Last time, we examined the rational half of the soul and distinguished the two forms of wisdom which take different sorts of knowledge as their ultimate object. Sophia is nourished by insight of first principles, the highest beings and what is eternal. Phronesis judges and guides us to use all things, including our theoretical knowledge, according to our own flourishing or happiness. As a state of the soul it is similar to health: just as to be healthy means to be actively warding off disease and illness (through immune response, thermic regulation, metabolism, etc.), to have phronesis means to be disposed and actively engaged in the good life by exercising immunity to what would corrupt our virtue.
This week, we read Book 7, which more closely examines the dispositions we must avoid to become virtuous. We can fail at virtue by succumbing to passivity where we ought to be deliberate, by engaging vice (which is always an excess of some kind) or by taking ourselves as beast-like or god-like ("theorites"--literally, to have excluded ourselves from practical reason). On the heels of our recent discussions of stoicism, the book closes with an interesting enquiry into pleasure and pain.

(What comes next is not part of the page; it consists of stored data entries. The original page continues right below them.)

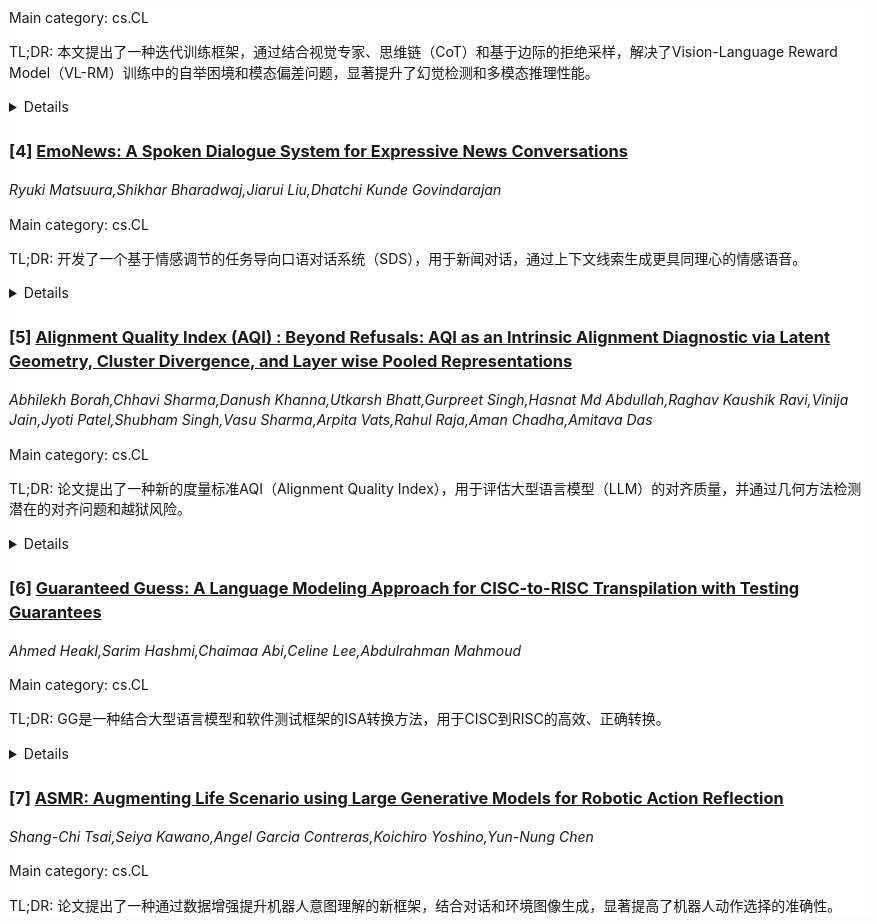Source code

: Main category: cs.CL

TL;DR: 本文提出了一种迭代训练框架，通过结合视觉专家、思维链（CoT）和基于边际的拒绝采样，解决了Vision-Language Reward Model（VL-RM）训练中的自举困境和模态偏差问题，显著提升了幻觉检测和多模态推理性能。


<details><summary>Details</summary></details>


### [4] [EmoNews: A Spoken Dialogue System for Expressive News Conversations](https://arxiv.org/abs/2506.13894)
*Ryuki Matsuura,Shikhar Bharadwaj,Jiarui Liu,Dhatchi Kunde Govindarajan*

Main category: cs.CL

TL;DR: 开发了一个基于情感调节的任务导向口语对话系统（SDS），用于新闻对话，通过上下文线索生成更具同理心的情感语音。


<details><summary>Details</summary></details>


### [5] [Alignment Quality Index (AQI) : Beyond Refusals: AQI as an Intrinsic Alignment Diagnostic via Latent Geometry, Cluster Divergence, and Layer wise Pooled Representations](https://arxiv.org/abs/2506.13901)
*Abhilekh Borah,Chhavi Sharma,Danush Khanna,Utkarsh Bhatt,Gurpreet Singh,Hasnat Md Abdullah,Raghav Kaushik Ravi,Vinija Jain,Jyoti Patel,Shubham Singh,Vasu Sharma,Arpita Vats,Rahul Raja,Aman Chadha,Amitava Das*

Main category: cs.CL

TL;DR: 论文提出了一种新的度量标准AQI（Alignment Quality Index），用于评估大型语言模型（LLM）的对齐质量，并通过几何方法检测潜在的对齐问题和越狱风险。


<details><summary>Details</summary></details>


### [6] [Guaranteed Guess: A Language Modeling Approach for CISC-to-RISC Transpilation with Testing Guarantees](https://arxiv.org/abs/2506.14606)
*Ahmed Heakl,Sarim Hashmi,Chaimaa Abi,Celine Lee,Abdulrahman Mahmoud*

Main category: cs.CL

TL;DR: GG是一种结合大型语言模型和软件测试框架的ISA转换方法，用于CISC到RISC的高效、正确转换。


<details><summary>Details</summary></details>


### [7] [ASMR: Augmenting Life Scenario using Large Generative Models for Robotic Action Reflection](https://arxiv.org/abs/2506.13956)
*Shang-Chi Tsai,Seiya Kawano,Angel Garcia Contreras,Koichiro Yoshino,Yun-Nung Chen*

Main category: cs.CL

TL;DR: 论文提出了一种通过数据增强提升机器人意图理解的新框架，结合对话和环境图像生成，显著提高了机器人动作选择的准确性。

Feel free to bring any or no translation of the text, as we should be reading it aloud clearly enough for everyone to follow. Familiarity with the content is of course encouraged but not required.
For the relation of this text to Socratic thought, I recommend Ronna Burger's book.
The major political philosopher Leo Strauss' lecture course on NE (h/t Brian) is also worth mentioning.
The great Saint Thomas Aquinas has written the authoritative commentary on the work.
A note on translations: Most of us are using the Revised Oxford translation by Ross which is in the public domain. This is good and I want us to continue using it. It is widely regarded as the standard English translation. In my opinion, it's the strongest conceptually and the least clumsy to read aloud. However, it is heavily crafted by Ross' own fluency with the subject matter and can stray in precision from the original text. For those of us who are, or will be, more concerned about translation issues at home (especially when arguments become longer in the later books) I am linking a couple of more translations to cross-reference.
The Bartlett and Collins translation is the most modern and tries to be as literal as sound English allows when translating. It notes Greek words that need special attention.
The Crisp translation is intended to be readable by a nonspecialist audience, while also being faithful to the Greek. It's free of some of the more dated English usage in Ross and handles the later syllogistic arguments more clearly.
Both books include introductions and footnotes that some may find valuable to read as supplements.
I've also linked the Ross translation in a format that includes Bekker (original Greek text) notation to make cross-referencing easier.